Or, equivalently, how would you design such an API. Expected/example usage would be illustrative as well.
My curiosity comes directly from the comments (and subsequent editting on my part) of this answer. Similar questions/discussions in the past provide a bit of inspiration to actually asking it.
Executive summary:
I don't feel a multithreaded UI api is possible in a meaningful way, nor particularly desirable. This view seems somewhat contentious and being a (relatively) humble man I'd like to see the error of my ways, if they actually are erroneous.
*Multithreaded is defined pretty loosely in this context, treat** it however makes sense to you.

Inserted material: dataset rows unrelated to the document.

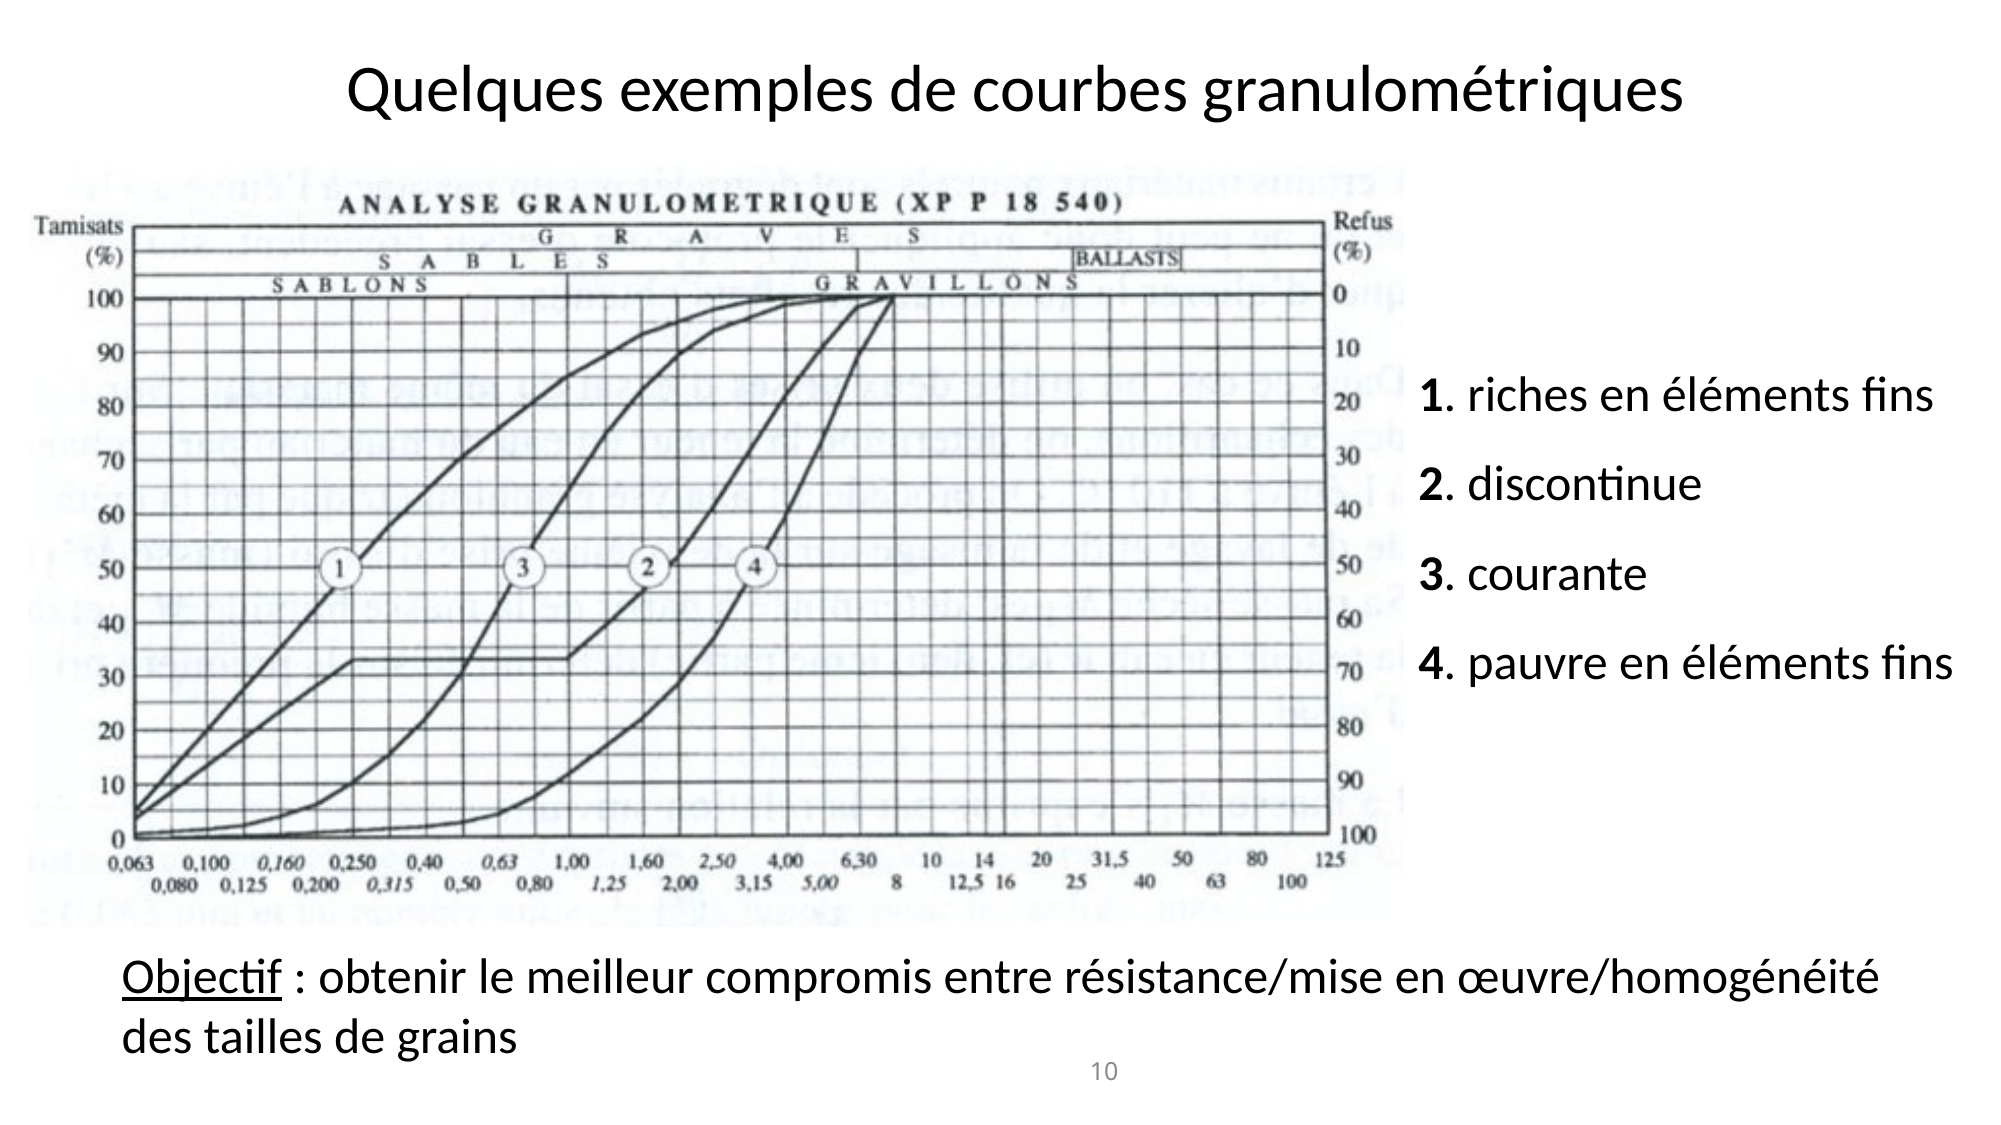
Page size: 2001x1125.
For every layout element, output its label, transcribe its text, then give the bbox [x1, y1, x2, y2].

text_box Quelques exemples de courbes granulométriques [331, 37, 1707, 133]
text_box [1074, 1042, 1426, 1103]
text_box 1. riches en éléments fins 2. discontinue 3. courante 4. pauvre en éléments fins [1403, 354, 1985, 703]
text_box Objectif : obtenir le meilleur compromis entre résistance/mise en œuvre/homogénéité des tailles de grains [106, 936, 1932, 1073]
picture [28, 161, 1404, 927]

Since this is pretty free-form, I'll be accepting whichever answer has the most coherent and well supported answer in my opinion; regardless of whether I agree with it.
Answer Accepted
**Ok, perhaps more clarification is necessary.
Pretty much every serious application has more than one thread. At the very least, they'll spin up an additional thread to do some background task in response to a UI event.
I do not consider this a multithreaded UI.
All the UI work is being done on single thread still. I'd say, at a basic level, a multithreaded UI api would have to do away with (in some way) thread based ownership of UI objects or dispatching events to a single thread.
Remeber, this is about the UI api itself; not the applications that makes use of it.